What happened to Eri – A creative response to After Dark by Haruki Murakami

“Come back, Eri,” she whispers in her sister’s ear. “Please come back.”

Eri is lost. She does not know how this has happened and yet it has. She is trying to get back to Mari but she has been lost for longer than she would like to admit and she is fighting a losing battle.

She has been fighting this battle with a monster; her monster. Her monster looks like Mari, but then again, it looks like her too. Her monster has been harassing her for a long time. If she thinks hard enough, she can recall her monster fully appearing three years ago but if she’s honest she’ll know that it’s been with her most of her life. Haunting her. Encroaching on her life-force until it wears away like the sea on sedimentary rock.

Her monster does not have a name or more so, she hasn’t given it a name. She hasn’t even given it a gender for she knows that if she gives it more power, she is taking power away from herself.

Her monster has made her do things she not proud of – one of them being barely 18 and in a back alley. She thinks she sleeps with people she does not know to gain some sort of intimacy as she refused to allow herself for a long time. Apart from Mari she has distanced herself from her family, member by member.

This fight with her monster has made Eri realise that she cannot win. Not on her own at least. She has found ways to help however, she decided to opt for sleeping pills.
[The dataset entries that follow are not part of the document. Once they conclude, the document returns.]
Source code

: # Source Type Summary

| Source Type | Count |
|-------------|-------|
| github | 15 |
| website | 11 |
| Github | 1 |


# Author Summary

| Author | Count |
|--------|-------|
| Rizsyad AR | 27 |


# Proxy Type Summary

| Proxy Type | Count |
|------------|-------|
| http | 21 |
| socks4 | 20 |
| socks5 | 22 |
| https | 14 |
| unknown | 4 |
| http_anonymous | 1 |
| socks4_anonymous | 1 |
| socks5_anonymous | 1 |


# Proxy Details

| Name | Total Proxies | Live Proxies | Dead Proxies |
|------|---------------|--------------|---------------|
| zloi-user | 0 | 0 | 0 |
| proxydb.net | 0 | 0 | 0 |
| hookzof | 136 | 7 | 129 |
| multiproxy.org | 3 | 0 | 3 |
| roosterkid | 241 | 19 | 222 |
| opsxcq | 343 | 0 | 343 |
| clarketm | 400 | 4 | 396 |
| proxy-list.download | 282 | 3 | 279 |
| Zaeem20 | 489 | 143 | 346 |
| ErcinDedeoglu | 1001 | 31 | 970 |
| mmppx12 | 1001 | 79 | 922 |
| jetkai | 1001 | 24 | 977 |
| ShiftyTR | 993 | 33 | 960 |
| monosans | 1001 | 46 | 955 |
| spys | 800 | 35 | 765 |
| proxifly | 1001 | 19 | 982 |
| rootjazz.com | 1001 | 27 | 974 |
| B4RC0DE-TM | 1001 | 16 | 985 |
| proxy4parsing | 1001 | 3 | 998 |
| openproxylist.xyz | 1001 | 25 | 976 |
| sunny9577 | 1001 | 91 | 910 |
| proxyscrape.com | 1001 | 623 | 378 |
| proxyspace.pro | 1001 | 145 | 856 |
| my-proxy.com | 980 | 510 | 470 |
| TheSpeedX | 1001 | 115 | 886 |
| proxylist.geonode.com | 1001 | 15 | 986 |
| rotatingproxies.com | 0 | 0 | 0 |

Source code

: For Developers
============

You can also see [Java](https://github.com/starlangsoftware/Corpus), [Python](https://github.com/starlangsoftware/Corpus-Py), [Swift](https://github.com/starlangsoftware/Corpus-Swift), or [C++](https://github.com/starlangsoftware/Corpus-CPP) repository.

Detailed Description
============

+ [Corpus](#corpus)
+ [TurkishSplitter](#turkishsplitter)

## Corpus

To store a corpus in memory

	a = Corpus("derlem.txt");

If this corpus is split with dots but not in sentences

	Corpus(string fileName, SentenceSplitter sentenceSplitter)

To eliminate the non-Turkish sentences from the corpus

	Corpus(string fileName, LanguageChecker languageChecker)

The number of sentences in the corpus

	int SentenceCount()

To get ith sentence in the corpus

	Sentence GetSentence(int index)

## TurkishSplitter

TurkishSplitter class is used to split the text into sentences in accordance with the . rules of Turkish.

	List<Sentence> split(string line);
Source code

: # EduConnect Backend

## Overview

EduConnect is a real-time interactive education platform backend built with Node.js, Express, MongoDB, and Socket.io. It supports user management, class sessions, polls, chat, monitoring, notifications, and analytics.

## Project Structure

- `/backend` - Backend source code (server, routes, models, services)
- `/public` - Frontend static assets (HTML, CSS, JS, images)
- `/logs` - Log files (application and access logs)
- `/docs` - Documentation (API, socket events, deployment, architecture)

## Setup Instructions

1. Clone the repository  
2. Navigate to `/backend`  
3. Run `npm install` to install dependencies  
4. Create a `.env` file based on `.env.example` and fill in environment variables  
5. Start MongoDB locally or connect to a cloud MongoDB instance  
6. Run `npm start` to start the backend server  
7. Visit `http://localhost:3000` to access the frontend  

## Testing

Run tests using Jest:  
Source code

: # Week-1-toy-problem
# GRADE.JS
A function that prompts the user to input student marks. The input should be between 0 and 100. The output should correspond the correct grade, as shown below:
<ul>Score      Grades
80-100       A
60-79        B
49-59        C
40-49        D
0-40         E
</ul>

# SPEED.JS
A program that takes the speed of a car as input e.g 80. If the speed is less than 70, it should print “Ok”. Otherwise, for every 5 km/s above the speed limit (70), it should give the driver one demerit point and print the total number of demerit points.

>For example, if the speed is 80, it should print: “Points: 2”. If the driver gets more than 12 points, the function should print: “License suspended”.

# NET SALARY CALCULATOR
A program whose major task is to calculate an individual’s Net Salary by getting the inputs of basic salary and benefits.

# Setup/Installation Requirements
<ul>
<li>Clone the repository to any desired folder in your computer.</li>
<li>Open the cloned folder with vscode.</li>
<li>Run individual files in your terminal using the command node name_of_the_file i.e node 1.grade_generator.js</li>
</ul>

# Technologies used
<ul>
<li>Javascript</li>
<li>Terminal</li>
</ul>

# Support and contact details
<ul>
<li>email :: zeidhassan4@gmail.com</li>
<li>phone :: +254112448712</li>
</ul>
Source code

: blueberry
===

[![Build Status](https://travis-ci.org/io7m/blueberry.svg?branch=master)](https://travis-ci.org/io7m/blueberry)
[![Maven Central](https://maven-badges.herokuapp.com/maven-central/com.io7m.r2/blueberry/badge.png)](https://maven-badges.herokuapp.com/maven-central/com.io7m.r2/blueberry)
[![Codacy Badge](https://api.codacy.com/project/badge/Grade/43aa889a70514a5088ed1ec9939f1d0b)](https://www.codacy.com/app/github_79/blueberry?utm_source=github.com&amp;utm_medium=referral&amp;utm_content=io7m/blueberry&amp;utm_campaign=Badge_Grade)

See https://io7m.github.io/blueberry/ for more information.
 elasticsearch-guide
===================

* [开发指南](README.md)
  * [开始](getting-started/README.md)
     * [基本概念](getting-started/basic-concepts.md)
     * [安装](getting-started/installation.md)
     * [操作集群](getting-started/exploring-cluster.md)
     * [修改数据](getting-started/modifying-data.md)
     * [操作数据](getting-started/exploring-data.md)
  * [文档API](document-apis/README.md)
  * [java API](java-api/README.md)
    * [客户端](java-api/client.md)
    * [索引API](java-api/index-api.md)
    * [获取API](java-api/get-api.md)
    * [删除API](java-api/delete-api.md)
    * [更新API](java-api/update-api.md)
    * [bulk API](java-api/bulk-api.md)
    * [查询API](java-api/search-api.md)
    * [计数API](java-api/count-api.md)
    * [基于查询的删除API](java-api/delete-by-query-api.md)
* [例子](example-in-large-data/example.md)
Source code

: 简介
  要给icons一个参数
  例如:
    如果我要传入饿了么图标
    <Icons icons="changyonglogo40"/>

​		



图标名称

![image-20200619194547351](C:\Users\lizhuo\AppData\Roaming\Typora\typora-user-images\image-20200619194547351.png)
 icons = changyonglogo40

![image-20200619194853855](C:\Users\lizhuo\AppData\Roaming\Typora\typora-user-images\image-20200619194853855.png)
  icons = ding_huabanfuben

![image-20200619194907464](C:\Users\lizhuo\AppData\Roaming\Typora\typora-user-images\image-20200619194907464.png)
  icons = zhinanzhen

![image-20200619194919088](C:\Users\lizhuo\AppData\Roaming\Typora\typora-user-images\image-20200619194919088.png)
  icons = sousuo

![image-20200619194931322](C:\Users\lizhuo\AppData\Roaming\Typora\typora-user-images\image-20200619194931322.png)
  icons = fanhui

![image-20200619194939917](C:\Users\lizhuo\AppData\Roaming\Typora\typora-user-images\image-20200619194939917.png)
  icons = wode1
In the beginning they worked beautifully, her first night of straight nine hours of sleep in weeks was glorious. But eventually even those didn’t work, and she refused to up the dosage, fearing that she may get addicted to them.

Now she wishes she has upped the dosage. The sleeping pills would have (at worst) given her daytime drowsiness and burning sensations in her hands and legs. The drugs she has now, do help her sleep but this is not the sleep she was initially hoping for. This sleep is an unconsciousness that she cannot wake from, and yet she knows she doesn’t want to. This unconsciousness grants her with the chance to escape her monster. Granted, that unconsciousness has halted her appetite and made her skin cling to her frangible bones. She has always wanted to know what a real skeleton looks like and now she can see her own when she can force herself to stand up to look in the mirror. She never knew how hollow the space around her eyes were until her skin fell into it like sugar through a funnel.

Her teeth have yellowed, she has had to use whitening toothpaste when she is awake enough to see Mari. She can’t let Mari see too much of her worsening health; can’t let her monster affect Mari as well.

Eri knows that Mari is losing her sister a little bit more everyday. But she cannot find her strength to fight her monster anymore. With each dosage and each injection Eri can feel herself slipping into her place of tranquility. The waves of slumber wash over her and pull her further and further into a new comatose state.